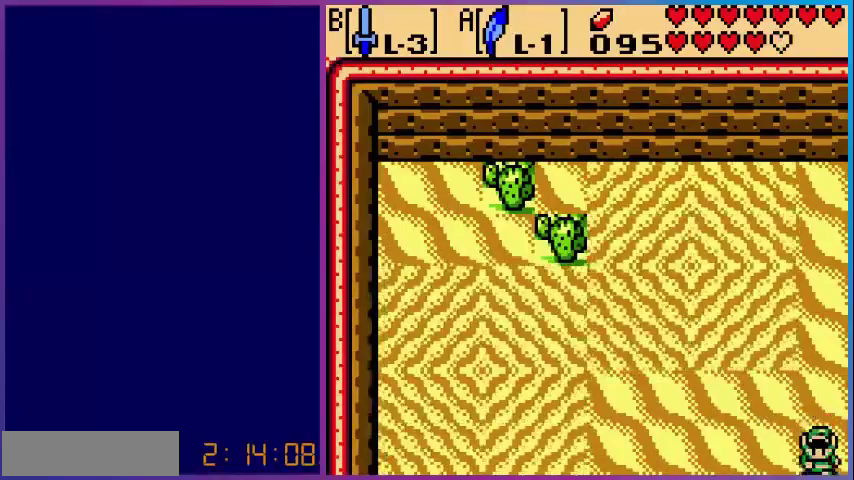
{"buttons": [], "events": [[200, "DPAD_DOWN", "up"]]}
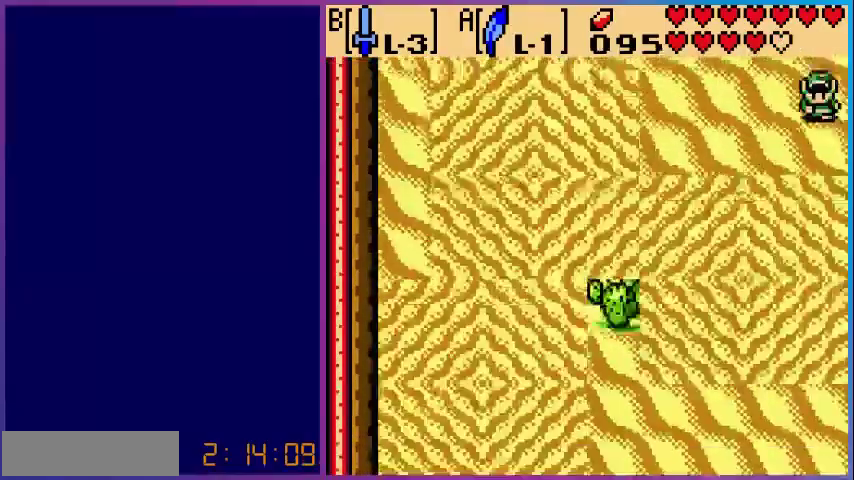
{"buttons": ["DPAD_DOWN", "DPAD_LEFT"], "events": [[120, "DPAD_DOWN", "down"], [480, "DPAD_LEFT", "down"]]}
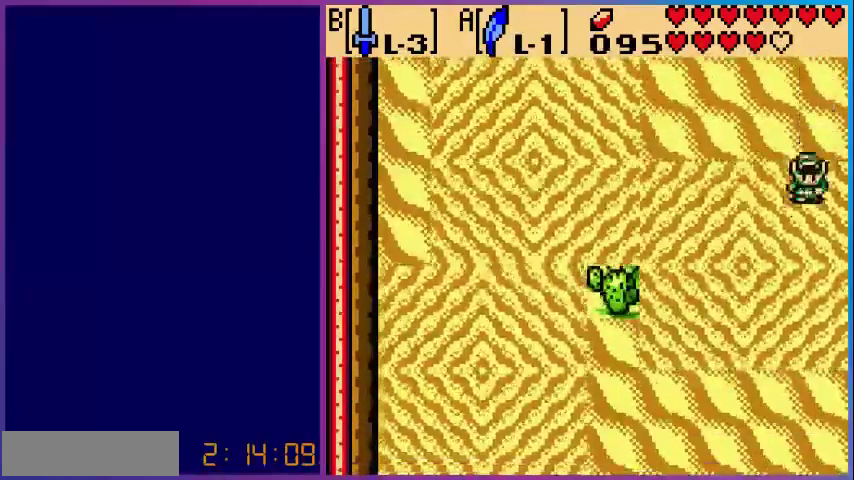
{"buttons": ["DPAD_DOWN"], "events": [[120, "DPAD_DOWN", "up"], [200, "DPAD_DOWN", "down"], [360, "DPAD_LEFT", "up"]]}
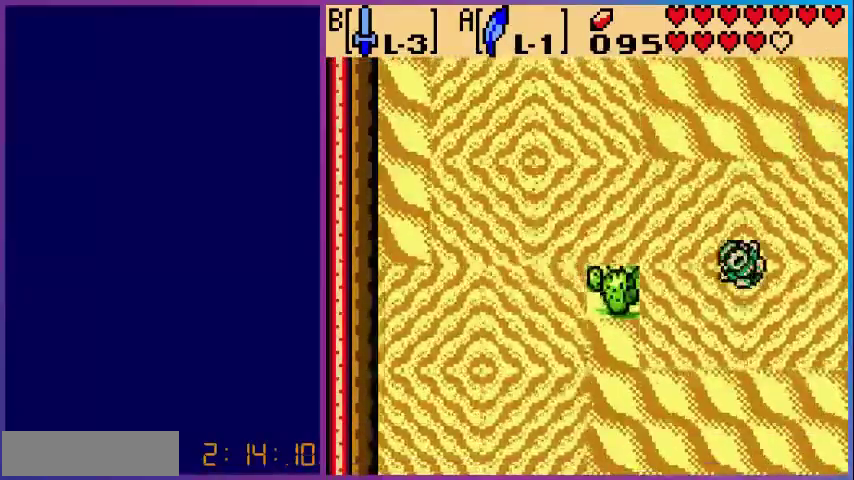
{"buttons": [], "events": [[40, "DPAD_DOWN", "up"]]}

Problem requirements: For this exercise, transcribe the data exactly but without its pictures.

Written solution:
{"buttons": [], "events": [[200, "DPAD_DOWN", "up"]]}
{"buttons": ["DPAD_DOWN", "DPAD_LEFT"], "events": [[120, "DPAD_DOWN", "down"], [480, "DPAD_LEFT", "down"]]}
{"buttons": ["DPAD_DOWN"], "events": [[120, "DPAD_DOWN", "up"], [200, "DPAD_DOWN", "down"], [360, "DPAD_LEFT", "up"]]}
{"buttons": [], "events": [[40, "DPAD_DOWN", "up"]]}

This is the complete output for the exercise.